If your goal is to maximize lean muscle mass, then post-workout simple carbs are out of the question. You don't need insulin, but growth hormone, which is increased during exercise. And taking carbohydrates will reduce its production to zero.
Therefore, there is no need to rush to immediately load up on carbohydrates, there is no need to. Your task is to prolong the production of growth hormone. It is best to drink a protein isolate or hydrolyzate as they are carbohydrate-free. Egg whites or chicken fillets are also good. It is better to postpone carbohydrate intake for an hour or two, unless, of course, you are exercising late at night. The main thing is not to exceed the total daily calorie content, then you will not gain excess fat.
Growth hormone has many beneficial properties, including: enhanced muscle growth, improved health of joints and ligaments, rapid recovery of microtraumas, enhanced fat burning, and a general anti-aging effect. Agree, it's stupid to refuse all this.
Differences in nutrition after morning and evening workouts
If you visit the gym early in the morning, this is already a kind of test for the body. Not everyone is capable of this. In order not to put the body into a stressful state, it is recommended to immediately consume a sufficient amount of proteins and carbohydrates after a morning workout. This will give strength for further work or study and start the recovery processes. Ideal is oatmeal steamed in water with fruit and chicken eggs. There is no particular need for sports nutrition at this time, since during the day you will eat enough food to recover. It is better to train on a relatively empty stomach, drinking a protein shake before training or eating some fruit, then the post-workout meal will be absorbed much better.
With evening workouts, the situation is completely opposite. Most nutritionists generally do not recommend consuming carbohydrates after 6-7 pm. Meals after a late workout should be completely protein-rich. Almost any protein source will do. If your workout ends very late and you go to bed right after it, then you need a slow-release protein (casein). It will support the body's anabolic processes while you sleep. This will prevent muscle breakdown. Casein is found in large quantities in cottage cheese, and is also sold in the form of sports nutrition. If casein is not available, you can get by with a multicomponent protein - it is a mixture of different proteins with different digestion rates.
Is it okay to eat at night after training?
Of course, you can eat at night, but the food should be as "clean" as possible and meet your goals. In addition to cottage cheese or a protein shake, you can use egg whites with a fresh vegetable salad as the last meal before bed. This is a light and healthy food that will saturate the body with high-quality protein and fiber, without overloading the gastrointestinal tract.

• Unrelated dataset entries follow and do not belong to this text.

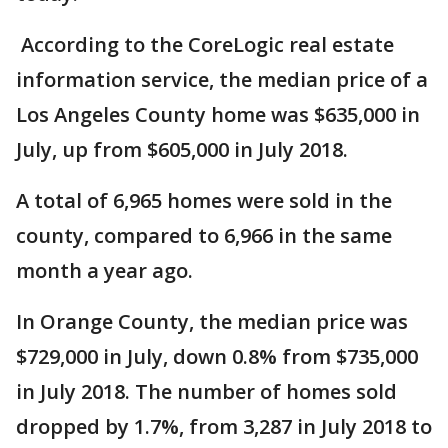
According to the CoreLogic real estate
information service, the median price of a
Los Angeles County home was $635,000 in
July, up from $605,000 in July 2018.
A total of 6,965 homes were sold in the
county, compared to 6,966 in the same
month a year ago.
In Orange County, the median price was
$729,000 in July, down 0.8% from $735,000
in July 2018. The number of homes sold
dropped by 1.7%, from 3,287 in July 2018 to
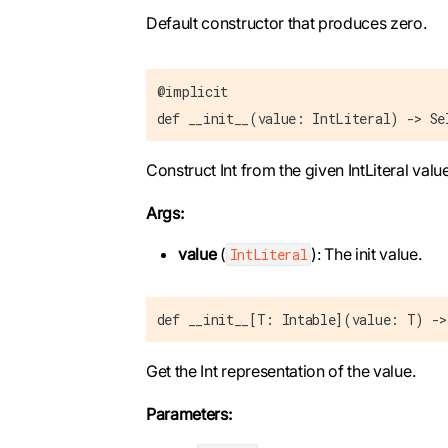
Default constructor that produces zero.
@implicit
def __init__(value: IntLiteral) -> Se
Construct Int from the given IntLiteral value
Args:
value
(
): The init value.
IntLiteral
def __init__[T: Intable](value: T) ->
Get the Int representation of the value.
Parameters:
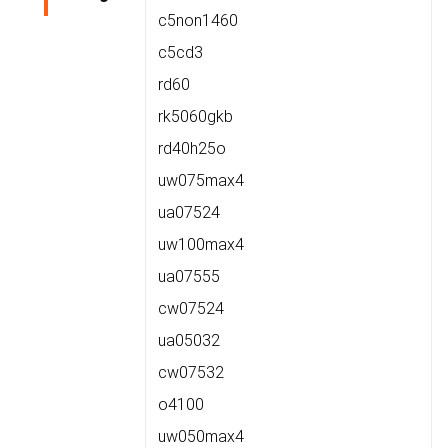
c5non1460
c5cd3
rd60
rk5060gkb
rd40h25o
uw075max4
ua07524
uw100max4
ua07555
cw07524
ua05032
cw07532
o4100
uw050max4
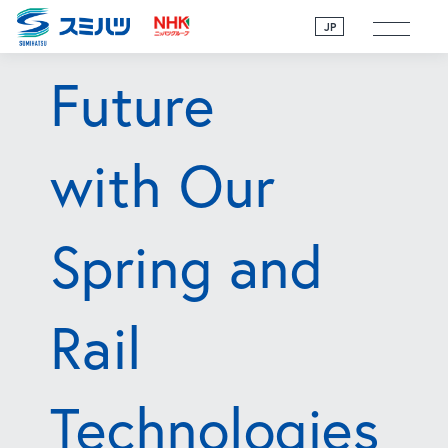
toward the
JP
Future
with Our
Spring and
Rail
Technologies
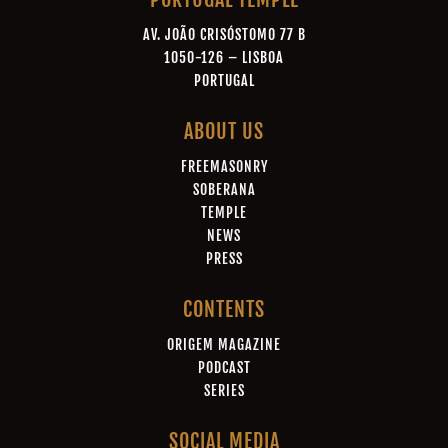
AV. JOÃO CRISÓSTOMO 77 B
1050-126 – LISBOA
PORTUGAL
ABOUT US
FREEMASONRY
SOBERANA
TEMPLE
NEWS
PRESS
CONTENTS
ORIGEM MAGAZINE
PODCAST
SERIES
SOCIAL MEDIA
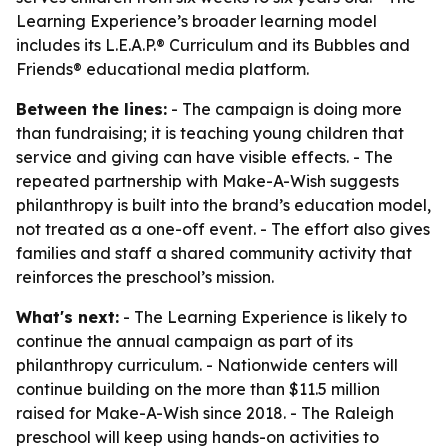
Learning Experience’s broader learning model
includes its L.E.A.P.® Curriculum and its Bubbles and
Friends® educational media platform.
Between the lines:
- The campaign is doing more
than fundraising; it is teaching young children that
service and giving can have visible effects. - The
repeated partnership with Make-A-Wish suggests
philanthropy is built into the brand’s education model,
not treated as a one-off event. - The effort also gives
families and staff a shared community activity that
reinforces the preschool’s mission.
What's next:
- The Learning Experience is likely to
continue the annual campaign as part of its
philanthropy curriculum. - Nationwide centers will
continue building on the more than $11.5 million
raised for Make-A-Wish since 2018. - The Raleigh
preschool will keep using hands-on activities to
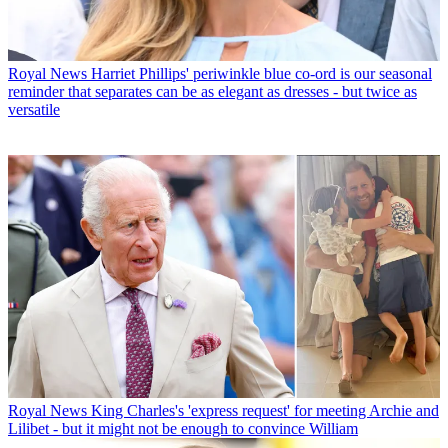
Royal News
Harriet Phillips' periwinkle blue co-ord is our seasonal
reminder that separates can be as elegant as dresses - but twice as
versatile
Royal News
King Charles's 'express request' for meeting Archie and
Lilibet - but it might not be enough to convince William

Eating before bed should never be heavy. Overeating impairs the production of melatonin, resulting in poor sleep quality and therefore impairing recovery. And without proper recovery, there will be no growth.
Protein food after exercise
Protein intake after exercise is an important element for further recovery and growth. However, it should be borne in mind that each protein source has a different absorption rate. After a morning workout, we need a "fast" protein, after an evening workout - "slow", after a day - something in between.
- Fast-digesting protein foods include eggs and egg whites, milk, kefir, whey protein isolate and hydrolyzate.
- Protein foods with an average absorption rate include: chicken fillet, turkey, lean beef, lean pork, fish, seafood, whey protein.
- Protein foods with a slow absorption rate include: cottage cheese, casein, multicomponent protein.
Protein products should be as high quality and fresh as possible. Only use products from trusted manufacturers. The fact is that the quality of the protein is just as important as its quantity. In most cases, both cheap and low-quality products, the amino acid composition is rather scarce, and the body does not receive the necessary micronutrients from them.